SELECTED EXTRACT
[Start of section]

AUROC: 0.844 on RAGTruth (vs 0.846 for Sonnet judge)
Per-call cost: ~$0.0004 (vs ~$0.05 for Sonnet)
F1: 0.706 calibrated on held-out test

Why dual beats single: HHEM and MiniCheck have complementary blind spots. HHEM's training distribution doesn't cover Data2txt; MiniCheck's does. Ensembling at the min aggregation flags an example if either scorer says unsupported — net effect is the union of "either model caught it."

Full RAGTruth result →

`LLMJudgeVerifier` — LLM-as-judge fallback¶

For comparison and "ceiling" use cases. Uses LiteLLM to route to any chat LLM. Anthropic prompt caching enabled by default on system + premise.

from verifiable_rag.verifiers import LLMJudgeVerifier

verifier = LLMJudgeVerifier(
    model="anthropic/claude-sonnet-4-6",
    max_workers=8,           # ThreadPoolExecutor for concurrent calls
    temperature=0.0,
    num_retries=2,
)

[End of section]

LISTED RECORDS
[Start of section]

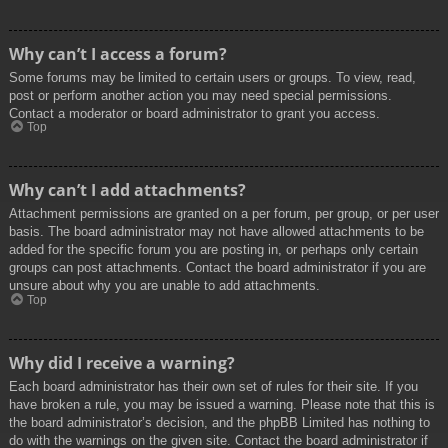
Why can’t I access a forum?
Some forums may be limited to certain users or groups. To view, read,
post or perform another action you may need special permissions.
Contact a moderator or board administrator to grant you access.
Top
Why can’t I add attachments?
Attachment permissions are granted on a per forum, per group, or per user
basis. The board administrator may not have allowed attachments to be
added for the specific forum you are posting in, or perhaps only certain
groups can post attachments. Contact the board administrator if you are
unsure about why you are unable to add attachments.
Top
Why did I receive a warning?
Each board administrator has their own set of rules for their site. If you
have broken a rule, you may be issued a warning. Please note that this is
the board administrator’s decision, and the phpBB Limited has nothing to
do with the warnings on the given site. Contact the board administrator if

[End of section]
[Start of section]

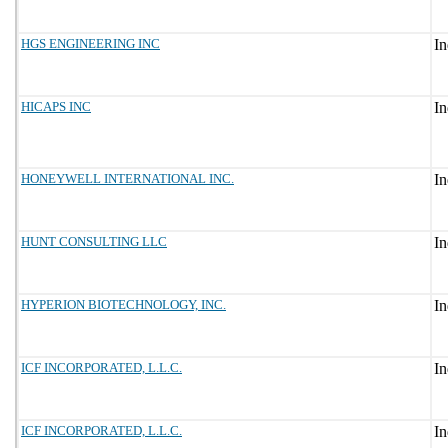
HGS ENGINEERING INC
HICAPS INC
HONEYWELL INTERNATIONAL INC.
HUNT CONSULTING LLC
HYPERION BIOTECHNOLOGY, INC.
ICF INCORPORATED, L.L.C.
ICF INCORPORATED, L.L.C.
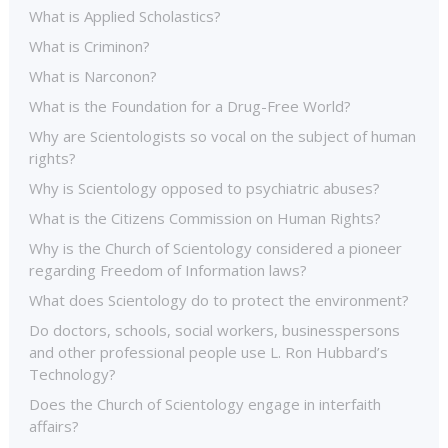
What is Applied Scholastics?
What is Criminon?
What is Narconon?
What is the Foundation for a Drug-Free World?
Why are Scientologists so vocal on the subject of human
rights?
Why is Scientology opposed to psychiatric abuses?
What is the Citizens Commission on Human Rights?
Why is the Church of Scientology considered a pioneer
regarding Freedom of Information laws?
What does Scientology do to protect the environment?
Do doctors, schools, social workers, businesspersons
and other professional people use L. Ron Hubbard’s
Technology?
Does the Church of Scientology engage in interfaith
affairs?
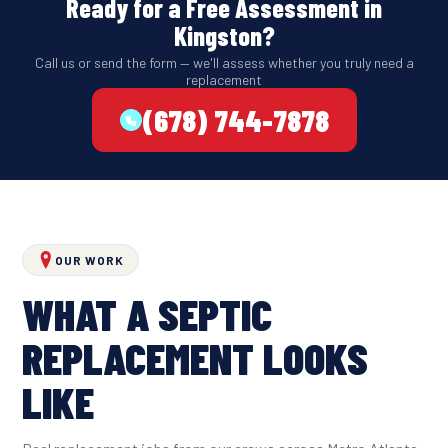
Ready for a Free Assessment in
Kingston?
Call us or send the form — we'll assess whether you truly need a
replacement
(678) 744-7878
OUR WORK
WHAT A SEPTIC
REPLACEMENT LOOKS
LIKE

[End of section]

YOUR TASKS
1 > Duplicate the verifier notes from "AUROC: 0.844 on" up to and including "system + premise.".
2 > Translate this sentence from the verifier notes into Spanish: "HHEM's training distribution doesn't cover Data2txt; MiniCheck's does."

SOLUTIONS TO THE TASKS
1 >
AUROC: 0.844 on RAGTruth (vs 0.846 for Sonnet judge)
Per-call cost: ~$0.0004 (vs ~$0.05 for Sonnet)
F1: 0.706 calibrated on held-out test

Why dual beats single: HHEM and MiniCheck have complementary blind spots. HHEM's training distribution doesn't cover Data2txt; MiniCheck's does. Ensembling at the min aggregation flags an example if either scorer says unsupported — net effect is the union of "either model caught it."

Full RAGTruth result →

`LLMJudgeVerifier` — LLM-as-judge fallback¶

For comparison and "ceiling" use cases. Uses LiteLLM to route to any chat LLM. Anthropic prompt caching enabled by default on system + premise.

2 > La distribución de entrenamiento de HHEM no cubre Data2txt; la de MiniCheck sí.